WHAT YOU NEED TO DO
Print the lines below from the line with "Table 1. Potential" to the line with "Table 2. Type" exactly, keeping both ends, and print no pictures.

-- INFORMATION SUPPLIED follows --

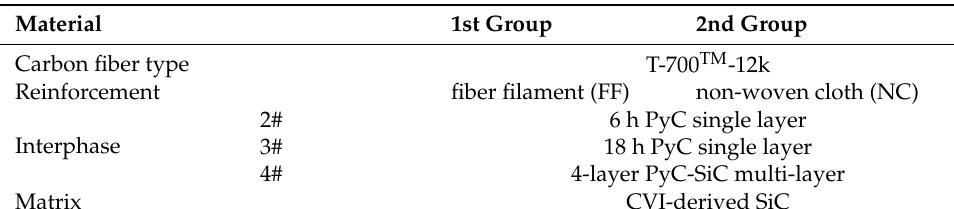
Table 1. Overall information regarding all of the samples.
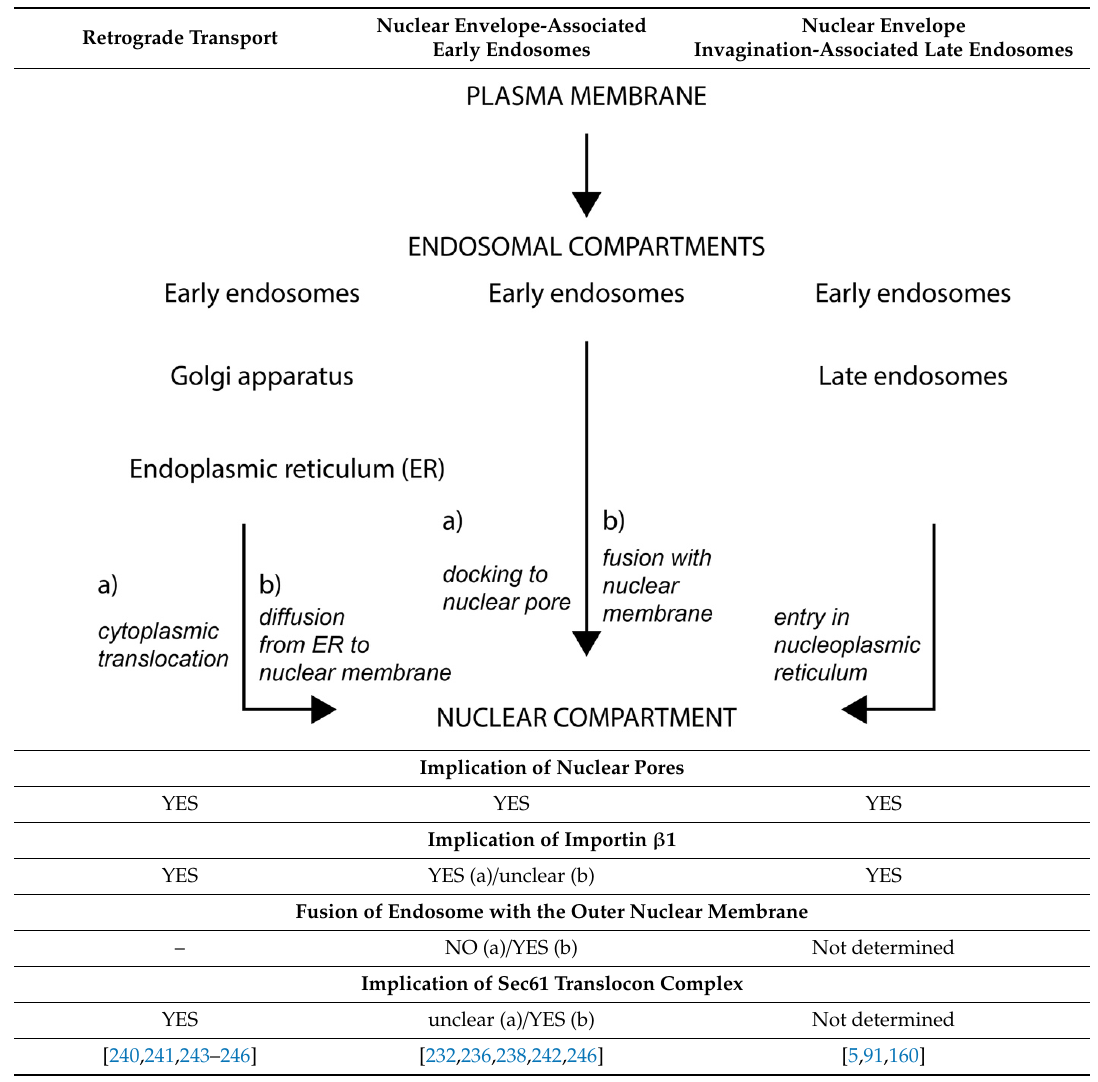
Table 1. Potential pathways of nuclear transport of cell surface proteins present at plasma membrane and / or extracellular membrane vesicles.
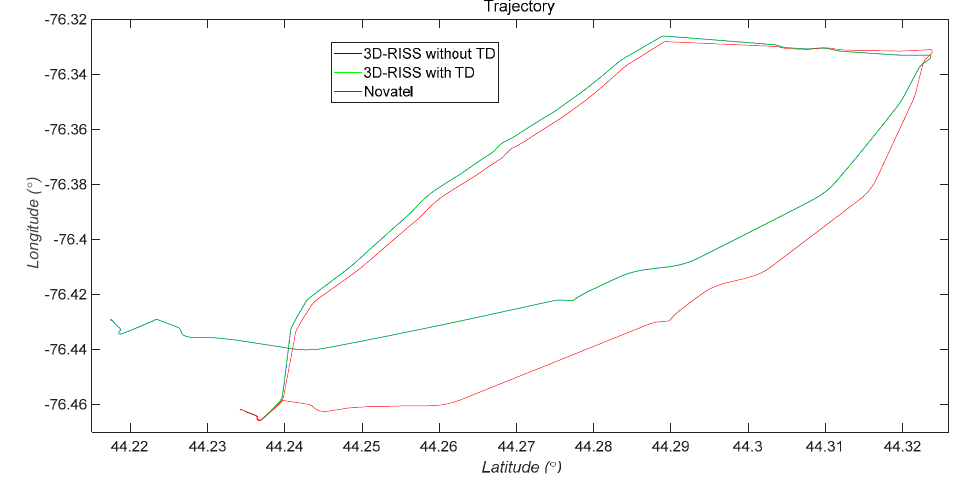
Figure 8. 2D trajectories comparison between the two RISSs and the reference. Table 1. Standard deviations of main navigation errors between the two 3D RISSs and the Novatel IMU. 3D RISS with Error Error 3D RISS with Original Error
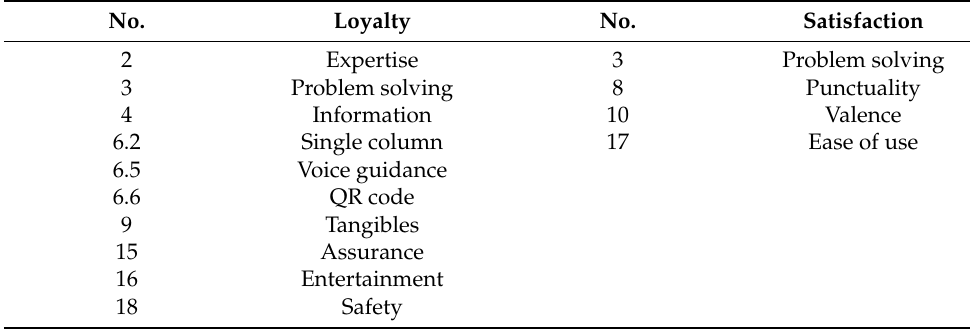
Table 9. Factor comparison between loyalty and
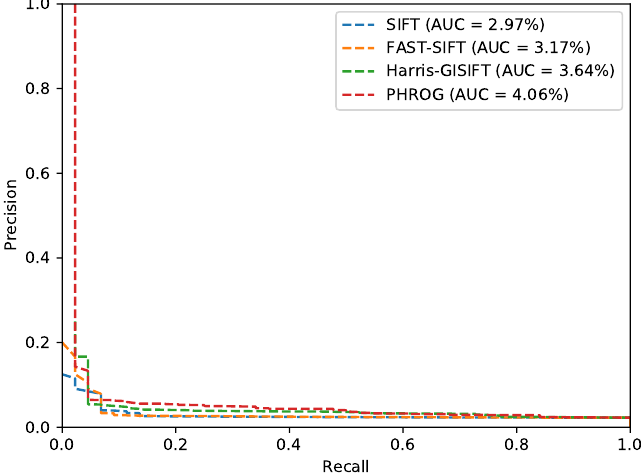
Figure 19. Precision-Recall curves from the “Barcelona” dataset and AUC ( Area Under the Curve ) for each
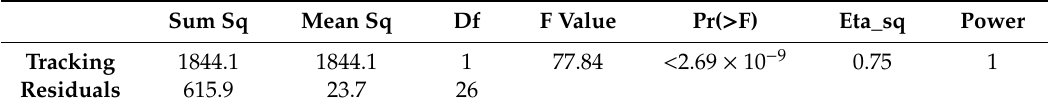
Table 2. Type III ANOVA for Duration of Run for Females.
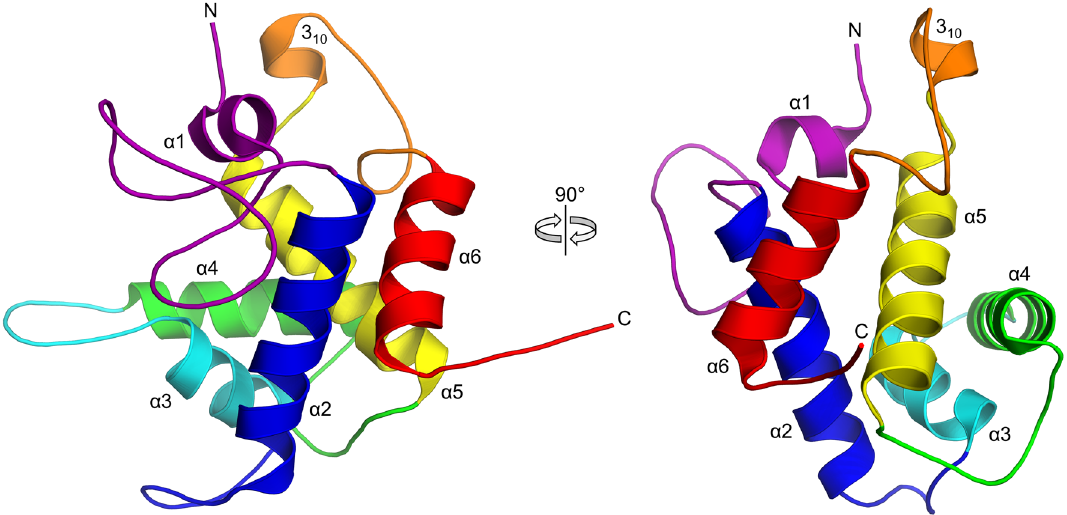
Figure 2. Three-dimensional structure of the Enc34 endolysin. The protein chain is rainbow-colored purple to red from the N- to the C-terminus. This and other structure figures were prepared using PyMOL 24 .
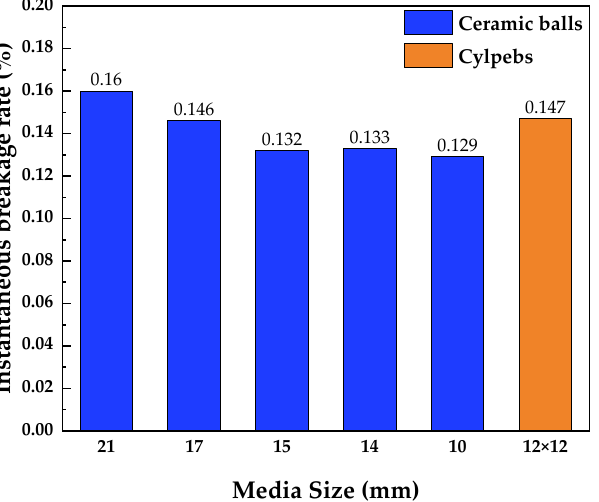
Figure 8. Instantaneous breakage rates of the ground products at the same total surface area.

-- INFORMATION SUPPLIED concluded --

EXPECTED ANSWER
Table 1. Potential pathways of nuclear transport of cell surface proteins present at plasma membrane and / or extracellular membrane vesicles.
Figure 8. 2D trajectories comparison between the two RISSs and the reference. Table 1. Standard deviations of main navigation errors between the two 3D RISSs and the Novatel IMU. 3D RISS with Error Error 3D RISS with Original Error
Table 9. Factor comparison between loyalty and
Figure 19. Precision-Recall curves from the “Barcelona” dataset and AUC ( Area Under the Curve ) for each
Table 2. Type III ANOVA for Duration of Run for Females.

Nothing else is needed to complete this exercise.